BACKGROUND: Use of genomic information has resulted in an undeniable improvement in prediction accuracies and an increase in genetic gain in animal and plant genetic selection programs in spite of oversimplified assumptions about the true biological processes. Even for complex traits, a large portion of markers do not segregate with or effectively track genomic regions contributing to trait variation; yet it is not clear how genomic prediction accuracies are impacted by such potentially nonrelevant markers. In this study, a simulation was carried out to evaluate genomic predictions in the presence of markers unlinked with trait-relevant QTL. Further, we compared the ability of the population statistic FST and absolute estimated marker effect as preselection statistics to discriminate between linked and unlinked markers and the corresponding impact on accuracy. RESULTS: We found that the accuracy of genomic predictions decreased as the proportion of unlinked markers used to calculate the genomic relationships increased. Using all, only linked, and only unlinked marker sets yielded prediction accuracies of 0.62, 0.89, and 0.22, respectively. Furthermore, it was found that prediction accuracies are severely impacted by unlinked markers with large spurious associations. FST-preselected marker sets of 10 k and larger yielded accuracies 8.97 to 17.91% higher than those achieved using preselection by absolute estimated marker effects, despite selecting 5.1 to 37.7% more unlinked markers and explaining 2.4 to 5.0% less of the genetic variance. This was attributed to false positives selected by absolute estimated marker effects having a larger spurious association with the trait of interest and more negative impact on predictions.
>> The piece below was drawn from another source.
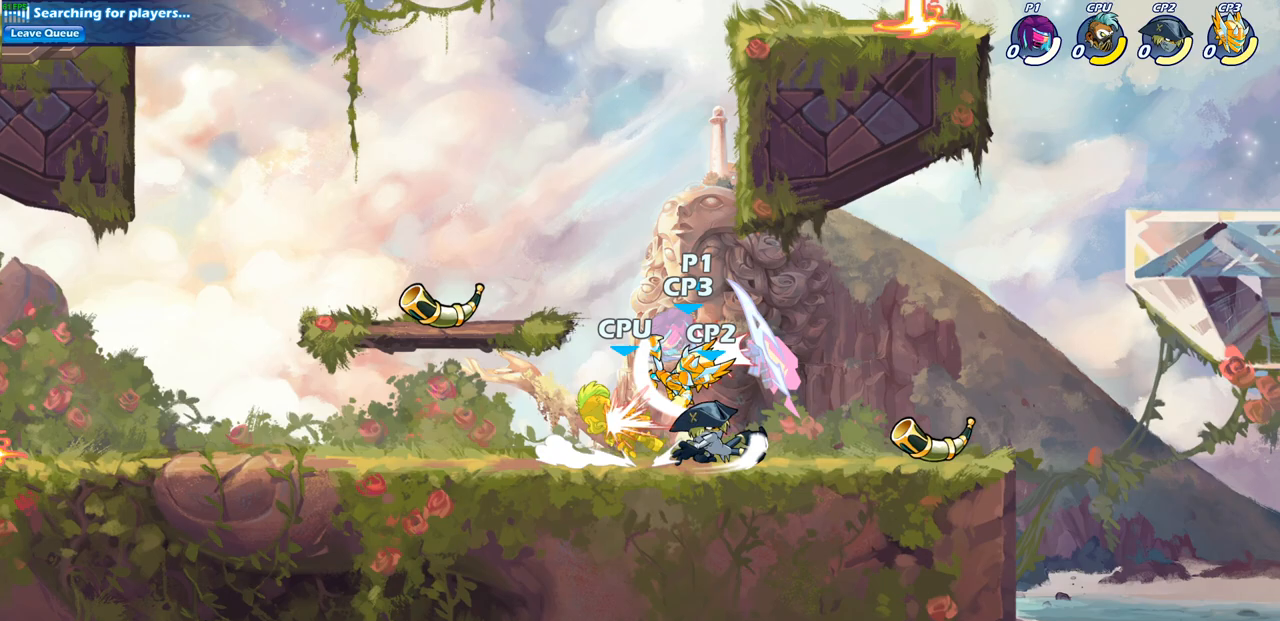
{"buttons": [], "left_stick": "up-left", "right_stick": "center", "events": [[17, "SQUARE", "down"], [133, "SQUARE", "up"]]}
The Pearson correlation between FST scores and absolute estimated marker effects was 0.77 and 0.27 among only linked and only unlinked markers, respectively. The sensitivity of FST scores to detect truly linked markers is comparable to absolute estimated marker effects but the consistency between the two statistics regarding false positives is weak. CONCLUSION: Identification and exclusion of markers that have little to no relevance to the trait of interest may significantly increase genomic prediction accuracies. The population statistic FST presents an efficient and effective tool for preselection of trait-relevant markers.